1

Columns and first rows of code I have several different geom_smooth(method="glm") lines in the same geom_point graph in ggplot2. I'm looking to determine the regression equation for each line, including the slope equation. I found a similar post but I'm still having some problems. My code is:

native <- read.csv("native.gather.C4C5C6C7.csv")

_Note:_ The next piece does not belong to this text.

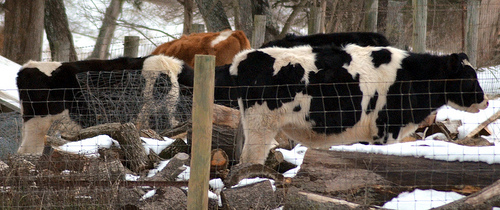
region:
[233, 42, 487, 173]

ggplot(native, aes(x=YearsPostRelease, y=PercentNative, col=FieldType, linetype=FieldType)) + 
    geom_point(size=0.7) + 
    geom_smooth(data = native, 
                method ="glm", alpha = 0, show.legend = FALSE, linetype = 'solid') +
    scale_x_continuous(breaks = c(0, 5, 10, 15, 20, 25, 30, 35, 40, 45, 50, 55)) +
    scale_y_continuous(limits = c(0, 100), 
                       breaks = c(0, 10, 20, 30, 40, 50, 60, 70, 80, 90, 100)) + 
    ggtitle("Percent Native Through Time")

Thanks in advance!

btp7rr
  • 11
  • 3
  • 1
    Please include the link to the similar post, it helps for reference. It'd also be helpful to see what your data look like, please include a sample. – OTStats Jan 08 '19 at 18:12
  • Here is the link: https://stackoverflow.com/questions/7549694/adding-regression-line-equation-and-r2-on-graph I also added an image of the data. Sorry first time poster on this site. Thanks – btp7rr Jan 08 '19 at 18:15
  • What lines do you want to add exactly? You can add as many `geom_smooth()` layers as you like. It's not clear to me what exactly your question is. – MrFlick Jan 08 '19 at 18:17
  • I have the lines already added with that code, I'm looking to determine what the slope of each line is for further statistical analysis. I can't use the r2 values as the sample sizes between each line is very different – btp7rr Jan 08 '19 at 18:19
  • So in other words, you'd like the regression equation details? – OTStats Jan 08 '19 at 18:25
  • Yes exactly - I'm looking for the regression equations details of each of the lines in the graph. – btp7rr Jan 08 '19 at 18:26
  • @btp7rr Your question seems like a duplicate of [Adding Regression Line Equation and R2 on graph](https://stackoverflow.com/questions/7549694/adding-regression-line-equation-and-r2-on-graph). Do the answers provided in that post help? – Maurits Evers Jan 08 '19 at 19:20
  • It is very similar, but no solution included a sample with multiple regression equations on a single plot (which I assume this is also being asked here). – OTStats Jan 08 '19 at 19:28
  • @MauritsEvers that is the post I tagged in my question but had no luck with those methods. As OTStats mentioned, my specific graph has multiple regression lines on it. – btp7rr Jan 08 '19 at 20:32
  • @btp7rr aah my bad. Should’ve read your post more carefully. – Maurits Evers Jan 08 '19 at 22:40

2 Answers2

4

Here's an approach using lm_eqn as defined here. You probably experienced issues because your data don't match the expected input of the function. I used mtcars here since I don't have your data, exploring the relationship between mpg and wt between cyl groups. Below, note the customization of the relationship I am investigating.

lm_eqn <- function(df){
  m <- lm(mpg ~ wt, df);
  eq <- substitute(italic(mpg) == a + b %.% italic(wt)*","~~italic(r)^2~"="~r2, 
                   list(a = format(coef(m)[1], digits = 2), 
                        b = format(coef(m)[2], digits = 2), 
                        r2 = format(summary(m)$r.squared, digits = 3)))
  as.character(as.expression(eq));                 
}

We can apply that to manually defined subsets of the data. There's probably a smarter way to apply this to multiple groups more automatically, but since its hard to automate smart label locations, this might be good enough.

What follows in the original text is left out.